Instead of going with one single cooling brand, I opted for three separate ones, using Phanteks for water blocks on the GPU and CPU, Alphacool for the tubing, fittings, reservoir, pump and radiators and Mayhems for the glorious pink coolant.
Things were a little more restrictive in this build, mostly due to the tight confined spaces and clearances we had to work with, unlike in our Evolv X Anti-RGB system. I had no choice but to run with two slim radiators, a 120mm rad in the bottom, and a 240mm rad in the front of the case. I then paired that with a separate small-form-factor pump and standalone slim res from Alphacool, alongside a myriad of fittings.

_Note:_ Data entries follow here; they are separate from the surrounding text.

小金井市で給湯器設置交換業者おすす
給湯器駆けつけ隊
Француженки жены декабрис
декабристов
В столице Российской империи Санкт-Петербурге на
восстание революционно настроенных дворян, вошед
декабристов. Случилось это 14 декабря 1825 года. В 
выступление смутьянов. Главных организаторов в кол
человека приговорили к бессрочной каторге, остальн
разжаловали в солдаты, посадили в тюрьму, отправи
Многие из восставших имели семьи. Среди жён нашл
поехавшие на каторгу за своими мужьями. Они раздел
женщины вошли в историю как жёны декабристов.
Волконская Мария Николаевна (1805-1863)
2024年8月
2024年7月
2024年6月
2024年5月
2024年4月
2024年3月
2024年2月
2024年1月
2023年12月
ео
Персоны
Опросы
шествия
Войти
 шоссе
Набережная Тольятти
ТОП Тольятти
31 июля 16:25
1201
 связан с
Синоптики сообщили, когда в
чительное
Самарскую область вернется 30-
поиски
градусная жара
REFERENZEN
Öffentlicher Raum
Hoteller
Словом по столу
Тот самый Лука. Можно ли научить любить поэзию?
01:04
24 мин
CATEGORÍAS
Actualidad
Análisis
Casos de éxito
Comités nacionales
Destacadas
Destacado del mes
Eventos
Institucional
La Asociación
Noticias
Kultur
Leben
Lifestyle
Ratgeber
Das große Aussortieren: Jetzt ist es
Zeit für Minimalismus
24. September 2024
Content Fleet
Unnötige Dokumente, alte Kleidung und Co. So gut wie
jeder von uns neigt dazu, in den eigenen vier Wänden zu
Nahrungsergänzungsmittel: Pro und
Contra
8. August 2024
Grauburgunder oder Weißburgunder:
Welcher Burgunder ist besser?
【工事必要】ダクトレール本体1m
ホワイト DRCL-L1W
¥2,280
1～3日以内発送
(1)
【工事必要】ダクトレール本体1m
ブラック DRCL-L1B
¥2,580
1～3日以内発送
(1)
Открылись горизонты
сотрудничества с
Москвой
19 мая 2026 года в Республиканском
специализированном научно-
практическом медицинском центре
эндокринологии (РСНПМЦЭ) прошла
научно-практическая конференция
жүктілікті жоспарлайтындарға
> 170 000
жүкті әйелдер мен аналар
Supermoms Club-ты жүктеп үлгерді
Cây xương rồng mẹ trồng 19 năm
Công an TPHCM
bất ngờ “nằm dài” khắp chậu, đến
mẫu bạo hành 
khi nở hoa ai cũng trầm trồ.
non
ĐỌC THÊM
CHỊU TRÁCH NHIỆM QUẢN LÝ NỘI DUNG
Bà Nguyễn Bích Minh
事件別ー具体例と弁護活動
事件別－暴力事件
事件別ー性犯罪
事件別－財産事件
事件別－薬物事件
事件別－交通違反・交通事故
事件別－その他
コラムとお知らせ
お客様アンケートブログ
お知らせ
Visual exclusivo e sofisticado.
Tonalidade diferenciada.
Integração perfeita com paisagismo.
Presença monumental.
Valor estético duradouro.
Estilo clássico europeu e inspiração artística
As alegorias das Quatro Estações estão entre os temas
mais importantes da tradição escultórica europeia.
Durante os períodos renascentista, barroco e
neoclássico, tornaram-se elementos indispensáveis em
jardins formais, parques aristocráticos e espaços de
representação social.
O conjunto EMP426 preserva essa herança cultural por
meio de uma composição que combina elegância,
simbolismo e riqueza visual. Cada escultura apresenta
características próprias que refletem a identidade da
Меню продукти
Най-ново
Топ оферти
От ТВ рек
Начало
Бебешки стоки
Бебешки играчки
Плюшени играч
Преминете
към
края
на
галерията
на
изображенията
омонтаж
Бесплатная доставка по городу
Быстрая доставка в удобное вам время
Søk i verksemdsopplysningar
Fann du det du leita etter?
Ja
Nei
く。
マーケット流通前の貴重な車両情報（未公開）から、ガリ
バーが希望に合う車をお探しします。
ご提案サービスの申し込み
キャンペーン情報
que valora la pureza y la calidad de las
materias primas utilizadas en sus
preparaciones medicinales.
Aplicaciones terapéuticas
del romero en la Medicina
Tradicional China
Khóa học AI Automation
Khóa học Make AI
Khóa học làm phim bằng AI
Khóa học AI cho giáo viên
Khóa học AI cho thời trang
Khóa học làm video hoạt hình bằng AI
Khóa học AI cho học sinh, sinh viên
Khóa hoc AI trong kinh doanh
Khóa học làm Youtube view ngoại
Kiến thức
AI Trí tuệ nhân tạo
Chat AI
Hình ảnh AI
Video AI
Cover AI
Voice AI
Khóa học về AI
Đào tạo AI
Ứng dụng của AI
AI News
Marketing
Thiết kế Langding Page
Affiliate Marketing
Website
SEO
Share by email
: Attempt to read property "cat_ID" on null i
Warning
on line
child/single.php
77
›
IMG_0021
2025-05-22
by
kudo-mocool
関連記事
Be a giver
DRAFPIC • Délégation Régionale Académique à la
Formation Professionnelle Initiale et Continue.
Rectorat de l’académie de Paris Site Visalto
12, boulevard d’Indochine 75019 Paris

Tubing was another area where I wanted to shake things up. I’ve gone for a frosted acrylic tubing, as opposed to clear acrylic or PETG, as it gives the build a bit more of a premium feel. And although acrylic is slightly more difficult to work with than PETG is, it is far more resistant to color leeching.
The Achilles heel however lies in the fans. In the planning stages, because I assumed cooling wouldn’t be too crazy of an issue, I went with some aftermarket Phanteks variants. One 140mm acts as an exhaust near the motherboard. A 120mm in the bottom pushes air into that bottom rad as intake, and two 120mm fans pull air through the 240mm rad into the system as well. These are fairly solid fans when it comes to static pressure pushing up to 1.72mm H2O at full tilt, but in hindsight, and due to a lack of access to unhindered airflow (something Phanteks is addressing with its latest airflow mesh variants of this case), something with a bit more grunt such as Noctua’s NF-F12 PWM Chromax’s, the NF-F12 IndustrialPPCs, or Corsair’s ML120 Pro mag lev variants may have made more sense.